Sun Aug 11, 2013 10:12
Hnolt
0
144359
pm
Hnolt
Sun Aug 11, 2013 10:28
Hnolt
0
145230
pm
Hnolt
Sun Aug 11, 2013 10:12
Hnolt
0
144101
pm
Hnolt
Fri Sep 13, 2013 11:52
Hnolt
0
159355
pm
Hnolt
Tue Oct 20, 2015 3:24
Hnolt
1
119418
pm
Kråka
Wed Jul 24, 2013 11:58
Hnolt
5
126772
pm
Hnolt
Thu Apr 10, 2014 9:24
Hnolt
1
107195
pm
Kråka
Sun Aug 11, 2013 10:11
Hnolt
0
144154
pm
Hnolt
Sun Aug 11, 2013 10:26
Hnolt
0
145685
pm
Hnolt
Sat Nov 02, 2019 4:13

===============

_EXERCISE INSTRUCTIONS_
Write out the whole listing above, keeping each line exactly as it is.

_YOUR SOLUTION_
Sun Aug 11, 2013 10:12
Hnolt
0
144359
pm
Hnolt
Sun Aug 11, 2013 10:28
Hnolt
0
145230
pm
Hnolt
Sun Aug 11, 2013 10:12
Hnolt
0
144101
pm
Hnolt
Fri Sep 13, 2013 11:52
Hnolt
0
159355
pm
Hnolt
Tue Oct 20, 2015 3:24
Hnolt
1
119418
pm
Kråka
Wed Jul 24, 2013 11:58
Hnolt
5
126772
pm
Hnolt
Thu Apr 10, 2014 9:24
Hnolt
1
107195
pm
Kråka
Sun Aug 11, 2013 10:11
Hnolt
0
144154
pm
Hnolt
Sun Aug 11, 2013 10:26
Hnolt
0
145685
pm
Hnolt
Sat Nov 02, 2019 4:13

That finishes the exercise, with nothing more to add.